Limit Highway Trust Fund spending to anticipated revenues. This option would reduce federal funding for highways and mass transit, starting in fiscal year 2021 (i.e. after the end of the FAST Act), by lowering the obligation limitations for highway and transit programs supported by the Highway Trust Fund to the amount of revenues projected to be credited to the fund. The federal taxes that directly fund the Highway Trust Fund would not change. (The option would not affect highway spending that is exempt from the limitations on obligations; CBO projects $739 million per year in such spending.) Total new spending commitments over the eight years 2021-2028 period would be $171 billion below baseline, and deficit reduction over that period would be $116 billion below baseline outlays.
Eliminate funding for Amtrak. This option eliminates all new appropriations for grants to Amtrak starting in fiscal 2020. The total deficit reduction (outlays) would be $19.8 billion over ten years.
Eliminate funding for Essential Air Service subsidies. This option eliminates both the discretionary component of Essential Air Service subsides in the annual appropriation bill and the mandatory fee-funded component of EAS. Total deficit reduction (outlays) would be about $2.9 billion over ten years.
Eliminate the Federal Transit Administration. This option would phase out the FTA, terminating new spending on its programs after the FAST Act expires in 2020 and eliminating the agency entirely upon completion of its outstanding grants. The option would not affect the federal taxes on motor fuels that provide some of the funding for the FTA: The 2.86 cents per gallon now credited to the Mass Transit Account of the Highway Trust Fund would continue to be collected, whether the revenues were credited to the (sole remaining) Highway Account of the HTF or to the general fund of the Treasury. This option result in $127 in reduced appropriations and contract authority over eight years, which would translate into $87 billion in deficit reduction through lower outlays.

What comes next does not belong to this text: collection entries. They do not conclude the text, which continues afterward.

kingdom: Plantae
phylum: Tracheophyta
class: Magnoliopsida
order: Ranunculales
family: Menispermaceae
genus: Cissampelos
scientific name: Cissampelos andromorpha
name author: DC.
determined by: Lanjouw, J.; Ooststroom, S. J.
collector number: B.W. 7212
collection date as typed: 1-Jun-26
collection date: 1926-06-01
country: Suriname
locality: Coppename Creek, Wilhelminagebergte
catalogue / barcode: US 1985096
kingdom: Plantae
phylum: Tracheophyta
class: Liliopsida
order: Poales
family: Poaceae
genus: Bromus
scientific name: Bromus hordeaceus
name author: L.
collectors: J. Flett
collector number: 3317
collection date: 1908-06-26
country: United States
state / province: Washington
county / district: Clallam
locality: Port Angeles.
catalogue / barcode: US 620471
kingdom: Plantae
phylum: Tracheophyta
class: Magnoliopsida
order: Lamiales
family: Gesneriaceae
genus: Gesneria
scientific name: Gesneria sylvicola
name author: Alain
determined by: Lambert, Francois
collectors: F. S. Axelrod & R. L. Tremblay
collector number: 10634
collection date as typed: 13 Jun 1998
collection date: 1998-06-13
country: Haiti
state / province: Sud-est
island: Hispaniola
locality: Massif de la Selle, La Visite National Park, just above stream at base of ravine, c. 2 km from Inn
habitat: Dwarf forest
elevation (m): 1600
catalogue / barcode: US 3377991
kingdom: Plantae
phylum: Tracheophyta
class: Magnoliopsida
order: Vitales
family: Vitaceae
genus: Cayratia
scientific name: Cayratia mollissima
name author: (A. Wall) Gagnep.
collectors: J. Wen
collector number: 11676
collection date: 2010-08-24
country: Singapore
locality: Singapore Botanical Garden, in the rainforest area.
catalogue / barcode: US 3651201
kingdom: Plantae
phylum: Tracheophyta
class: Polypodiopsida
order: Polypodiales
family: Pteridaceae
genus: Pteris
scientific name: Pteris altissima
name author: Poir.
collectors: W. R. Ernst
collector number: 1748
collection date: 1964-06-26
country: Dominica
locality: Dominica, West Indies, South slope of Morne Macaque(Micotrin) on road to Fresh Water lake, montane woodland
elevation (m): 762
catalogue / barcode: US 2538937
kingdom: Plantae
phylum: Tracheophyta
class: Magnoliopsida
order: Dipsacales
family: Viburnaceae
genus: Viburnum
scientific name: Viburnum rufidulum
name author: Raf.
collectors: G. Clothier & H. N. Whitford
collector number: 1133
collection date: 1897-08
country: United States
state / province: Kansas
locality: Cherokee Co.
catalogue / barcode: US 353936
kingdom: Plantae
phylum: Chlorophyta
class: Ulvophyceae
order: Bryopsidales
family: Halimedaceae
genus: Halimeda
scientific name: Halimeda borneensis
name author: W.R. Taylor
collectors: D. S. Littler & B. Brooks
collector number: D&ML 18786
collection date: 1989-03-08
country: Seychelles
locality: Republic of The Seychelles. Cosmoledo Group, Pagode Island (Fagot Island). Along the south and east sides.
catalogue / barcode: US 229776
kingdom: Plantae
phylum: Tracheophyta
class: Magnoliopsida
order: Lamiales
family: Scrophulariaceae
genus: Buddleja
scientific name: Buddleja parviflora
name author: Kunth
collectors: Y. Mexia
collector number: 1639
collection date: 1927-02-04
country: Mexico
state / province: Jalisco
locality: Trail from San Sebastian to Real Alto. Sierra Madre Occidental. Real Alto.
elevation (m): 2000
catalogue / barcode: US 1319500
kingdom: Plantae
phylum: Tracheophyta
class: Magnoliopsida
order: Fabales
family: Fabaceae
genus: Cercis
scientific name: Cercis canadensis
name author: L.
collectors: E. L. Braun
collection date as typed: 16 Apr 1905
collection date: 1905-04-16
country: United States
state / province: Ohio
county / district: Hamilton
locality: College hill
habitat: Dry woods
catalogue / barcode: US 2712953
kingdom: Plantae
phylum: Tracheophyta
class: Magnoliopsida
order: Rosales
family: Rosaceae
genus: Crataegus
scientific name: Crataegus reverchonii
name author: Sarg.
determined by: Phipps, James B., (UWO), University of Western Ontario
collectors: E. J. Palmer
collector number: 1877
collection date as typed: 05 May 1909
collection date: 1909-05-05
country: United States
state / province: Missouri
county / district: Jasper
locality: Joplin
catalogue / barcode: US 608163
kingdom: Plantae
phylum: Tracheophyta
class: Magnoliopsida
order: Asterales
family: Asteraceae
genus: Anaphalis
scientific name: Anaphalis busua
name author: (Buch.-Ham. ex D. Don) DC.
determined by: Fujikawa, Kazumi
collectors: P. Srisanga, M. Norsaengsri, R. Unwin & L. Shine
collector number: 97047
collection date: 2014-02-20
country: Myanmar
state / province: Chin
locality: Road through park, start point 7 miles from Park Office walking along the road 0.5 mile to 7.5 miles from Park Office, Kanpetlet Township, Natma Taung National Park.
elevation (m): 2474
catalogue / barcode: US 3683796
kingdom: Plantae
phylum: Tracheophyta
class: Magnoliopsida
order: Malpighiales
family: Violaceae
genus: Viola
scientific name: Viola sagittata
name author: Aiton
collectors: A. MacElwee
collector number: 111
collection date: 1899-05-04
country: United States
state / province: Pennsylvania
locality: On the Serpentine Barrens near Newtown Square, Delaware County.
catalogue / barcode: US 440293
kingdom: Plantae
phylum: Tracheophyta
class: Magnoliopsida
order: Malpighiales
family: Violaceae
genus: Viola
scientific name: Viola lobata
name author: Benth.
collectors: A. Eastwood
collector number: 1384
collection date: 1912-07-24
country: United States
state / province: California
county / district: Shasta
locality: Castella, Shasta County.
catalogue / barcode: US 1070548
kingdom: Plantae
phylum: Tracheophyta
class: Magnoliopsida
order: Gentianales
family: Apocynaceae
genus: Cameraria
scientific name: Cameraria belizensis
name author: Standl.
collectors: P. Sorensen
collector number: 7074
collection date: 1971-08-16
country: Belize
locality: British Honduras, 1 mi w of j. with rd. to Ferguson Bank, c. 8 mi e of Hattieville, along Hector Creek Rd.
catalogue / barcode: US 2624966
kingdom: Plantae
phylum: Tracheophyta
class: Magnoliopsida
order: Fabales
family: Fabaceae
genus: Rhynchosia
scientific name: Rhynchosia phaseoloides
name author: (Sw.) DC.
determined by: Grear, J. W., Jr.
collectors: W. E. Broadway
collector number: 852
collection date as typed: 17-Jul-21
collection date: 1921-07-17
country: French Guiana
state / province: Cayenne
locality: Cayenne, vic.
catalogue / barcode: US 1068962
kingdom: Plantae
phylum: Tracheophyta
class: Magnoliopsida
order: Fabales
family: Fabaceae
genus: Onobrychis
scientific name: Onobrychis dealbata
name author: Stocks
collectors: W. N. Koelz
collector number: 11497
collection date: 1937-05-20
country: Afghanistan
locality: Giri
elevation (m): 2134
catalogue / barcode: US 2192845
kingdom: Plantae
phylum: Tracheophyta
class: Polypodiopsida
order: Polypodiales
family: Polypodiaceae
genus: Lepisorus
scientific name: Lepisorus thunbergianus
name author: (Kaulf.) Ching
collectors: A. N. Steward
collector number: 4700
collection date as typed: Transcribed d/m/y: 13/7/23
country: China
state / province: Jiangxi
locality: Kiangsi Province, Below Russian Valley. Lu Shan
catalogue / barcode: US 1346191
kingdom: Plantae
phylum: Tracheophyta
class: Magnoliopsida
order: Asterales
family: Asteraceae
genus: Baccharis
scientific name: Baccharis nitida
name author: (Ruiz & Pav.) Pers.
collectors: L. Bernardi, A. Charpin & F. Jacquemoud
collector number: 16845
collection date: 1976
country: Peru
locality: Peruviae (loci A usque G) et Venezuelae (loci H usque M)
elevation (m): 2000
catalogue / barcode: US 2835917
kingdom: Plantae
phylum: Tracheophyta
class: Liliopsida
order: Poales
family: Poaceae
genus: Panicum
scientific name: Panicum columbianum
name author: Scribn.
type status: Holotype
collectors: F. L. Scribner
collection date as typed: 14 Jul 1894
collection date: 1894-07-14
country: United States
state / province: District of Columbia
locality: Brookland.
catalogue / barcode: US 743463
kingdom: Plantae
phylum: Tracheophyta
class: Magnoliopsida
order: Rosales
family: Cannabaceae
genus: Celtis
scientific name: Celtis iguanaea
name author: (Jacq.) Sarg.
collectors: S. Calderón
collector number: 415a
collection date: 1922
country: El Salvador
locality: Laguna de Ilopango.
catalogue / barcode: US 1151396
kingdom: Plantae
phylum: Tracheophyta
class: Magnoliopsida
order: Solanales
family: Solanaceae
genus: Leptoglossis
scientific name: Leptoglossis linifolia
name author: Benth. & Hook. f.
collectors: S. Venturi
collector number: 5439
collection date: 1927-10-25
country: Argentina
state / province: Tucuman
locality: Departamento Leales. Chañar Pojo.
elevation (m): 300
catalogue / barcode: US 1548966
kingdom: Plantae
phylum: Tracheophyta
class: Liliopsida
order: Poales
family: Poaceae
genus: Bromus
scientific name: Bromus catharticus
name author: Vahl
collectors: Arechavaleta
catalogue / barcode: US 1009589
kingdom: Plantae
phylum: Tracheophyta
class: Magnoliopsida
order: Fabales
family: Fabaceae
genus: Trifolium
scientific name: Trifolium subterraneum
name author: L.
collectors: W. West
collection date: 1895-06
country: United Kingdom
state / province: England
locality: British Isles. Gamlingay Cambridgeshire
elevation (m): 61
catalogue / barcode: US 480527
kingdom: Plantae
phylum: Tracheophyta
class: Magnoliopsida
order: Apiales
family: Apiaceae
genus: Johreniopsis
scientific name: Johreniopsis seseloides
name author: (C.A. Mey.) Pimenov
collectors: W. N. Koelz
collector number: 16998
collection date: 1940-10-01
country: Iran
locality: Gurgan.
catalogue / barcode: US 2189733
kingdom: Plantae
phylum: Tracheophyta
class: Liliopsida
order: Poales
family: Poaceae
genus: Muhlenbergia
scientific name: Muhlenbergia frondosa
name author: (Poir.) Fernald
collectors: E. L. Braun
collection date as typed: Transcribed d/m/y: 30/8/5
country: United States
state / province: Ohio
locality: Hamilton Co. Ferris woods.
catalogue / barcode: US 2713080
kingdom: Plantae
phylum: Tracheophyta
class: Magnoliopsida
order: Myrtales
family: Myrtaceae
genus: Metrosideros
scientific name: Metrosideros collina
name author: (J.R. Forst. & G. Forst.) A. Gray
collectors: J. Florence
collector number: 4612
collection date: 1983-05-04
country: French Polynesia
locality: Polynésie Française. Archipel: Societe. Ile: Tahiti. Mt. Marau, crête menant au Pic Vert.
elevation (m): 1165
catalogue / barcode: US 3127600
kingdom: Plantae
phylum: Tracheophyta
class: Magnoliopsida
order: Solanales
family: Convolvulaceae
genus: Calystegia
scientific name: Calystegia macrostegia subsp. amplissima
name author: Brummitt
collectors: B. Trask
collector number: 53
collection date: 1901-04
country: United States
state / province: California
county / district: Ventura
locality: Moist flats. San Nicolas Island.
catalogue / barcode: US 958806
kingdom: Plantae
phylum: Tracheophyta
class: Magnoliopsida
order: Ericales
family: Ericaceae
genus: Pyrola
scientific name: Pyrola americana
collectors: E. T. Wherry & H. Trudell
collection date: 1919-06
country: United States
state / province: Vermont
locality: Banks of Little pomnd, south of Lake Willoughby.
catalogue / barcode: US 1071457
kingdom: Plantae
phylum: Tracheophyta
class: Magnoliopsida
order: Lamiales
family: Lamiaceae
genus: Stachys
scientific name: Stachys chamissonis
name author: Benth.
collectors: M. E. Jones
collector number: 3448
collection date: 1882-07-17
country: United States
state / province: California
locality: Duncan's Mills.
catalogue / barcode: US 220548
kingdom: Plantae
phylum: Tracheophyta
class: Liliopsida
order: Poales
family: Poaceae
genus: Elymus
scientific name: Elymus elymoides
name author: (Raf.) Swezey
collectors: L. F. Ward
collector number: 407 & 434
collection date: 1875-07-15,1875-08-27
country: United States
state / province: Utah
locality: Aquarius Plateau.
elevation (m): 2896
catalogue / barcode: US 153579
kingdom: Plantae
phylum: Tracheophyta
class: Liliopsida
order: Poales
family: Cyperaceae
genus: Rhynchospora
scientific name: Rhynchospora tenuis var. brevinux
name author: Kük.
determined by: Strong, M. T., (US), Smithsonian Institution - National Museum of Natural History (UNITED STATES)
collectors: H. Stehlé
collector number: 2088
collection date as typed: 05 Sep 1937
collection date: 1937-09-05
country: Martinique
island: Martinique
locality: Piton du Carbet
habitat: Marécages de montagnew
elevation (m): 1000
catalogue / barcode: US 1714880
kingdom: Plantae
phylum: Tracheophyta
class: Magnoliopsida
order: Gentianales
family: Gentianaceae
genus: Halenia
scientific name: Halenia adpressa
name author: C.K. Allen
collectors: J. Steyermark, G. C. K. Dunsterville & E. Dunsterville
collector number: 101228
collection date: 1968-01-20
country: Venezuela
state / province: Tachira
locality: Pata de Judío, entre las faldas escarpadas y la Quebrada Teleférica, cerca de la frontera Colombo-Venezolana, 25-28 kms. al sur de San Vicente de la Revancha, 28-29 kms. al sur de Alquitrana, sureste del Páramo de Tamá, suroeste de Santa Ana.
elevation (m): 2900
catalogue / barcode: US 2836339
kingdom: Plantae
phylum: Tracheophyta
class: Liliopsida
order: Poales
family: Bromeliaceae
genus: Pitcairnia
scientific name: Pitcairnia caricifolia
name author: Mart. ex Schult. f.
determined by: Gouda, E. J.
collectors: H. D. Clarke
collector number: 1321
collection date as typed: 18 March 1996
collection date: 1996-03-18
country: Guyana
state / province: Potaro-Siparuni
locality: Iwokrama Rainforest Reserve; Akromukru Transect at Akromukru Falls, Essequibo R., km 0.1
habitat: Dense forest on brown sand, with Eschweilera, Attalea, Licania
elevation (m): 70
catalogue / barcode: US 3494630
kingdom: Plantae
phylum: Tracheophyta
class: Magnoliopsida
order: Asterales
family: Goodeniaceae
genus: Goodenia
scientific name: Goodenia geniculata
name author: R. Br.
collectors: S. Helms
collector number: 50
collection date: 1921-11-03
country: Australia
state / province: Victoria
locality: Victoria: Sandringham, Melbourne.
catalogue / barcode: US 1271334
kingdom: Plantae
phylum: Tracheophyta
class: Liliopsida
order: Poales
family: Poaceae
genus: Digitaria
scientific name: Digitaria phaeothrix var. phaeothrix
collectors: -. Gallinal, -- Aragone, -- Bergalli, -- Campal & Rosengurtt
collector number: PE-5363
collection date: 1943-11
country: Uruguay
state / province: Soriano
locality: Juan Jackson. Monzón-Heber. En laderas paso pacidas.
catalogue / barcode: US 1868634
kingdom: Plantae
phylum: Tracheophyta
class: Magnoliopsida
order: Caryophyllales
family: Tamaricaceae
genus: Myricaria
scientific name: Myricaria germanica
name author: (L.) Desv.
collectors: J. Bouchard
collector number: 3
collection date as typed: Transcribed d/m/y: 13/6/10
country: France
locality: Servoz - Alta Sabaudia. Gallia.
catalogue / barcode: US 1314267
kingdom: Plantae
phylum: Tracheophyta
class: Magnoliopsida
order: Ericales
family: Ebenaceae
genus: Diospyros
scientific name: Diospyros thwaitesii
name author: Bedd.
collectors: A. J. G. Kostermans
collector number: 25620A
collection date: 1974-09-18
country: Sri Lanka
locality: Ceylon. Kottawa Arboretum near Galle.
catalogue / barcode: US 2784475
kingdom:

Repeal the Davis-Bacon Act. This option would repeal the Davis-Bacon prevailing wage law, thus decreasing the cost of projects in federal construction or federally-assisted construction programs. The option assumes that Congress would then somehow reduce appropriations, and obligation limitations on Highway Trust Fund and airport contract authority programs, by the amount by which those project costs were reduced (no one is quite sure how that last part would work in practice). CBO estimates that total appropriations and transportation obligation limitations could decrease by $18.4 billion over a decade in the absence of Davis-Bacon, which would then lead to $12.1 billion in deficit reduction due to decreased outlays.
Reduce EPA water grants by 50 percent. This option would reduce the EPA’s State and Tribal Assistance Grants account by 25 percent in FY 2020 and by another 25 percent in 2021 and thereafter. This account funds grants for wastewater and drinking water infrastructure, as well as other grants that help states implement federal water, air, waste, and chemical programs. CBO estimates that this would reduce appropriations for the account by $16.7 billion over ten years which would translate into $14 billion in reduced federal deficits via lower outlays.
Increase TSA Aviation Security Fees by $2.65 each way. This option would increase the TSA aviation security fee (a discretionary offsetting collection that shows up in the budget as negative spending, which is why it is in the spending side of the report and not the revenue side). The fee is currently capped at $5.60 per one-way ticket, and the budget option would increase this by $2.65 one-way, to a maximum of $8.25 one-way and $16.50 per round-trip. This option would decrease deficits by $20.5 billion over a decade through increased fee collections.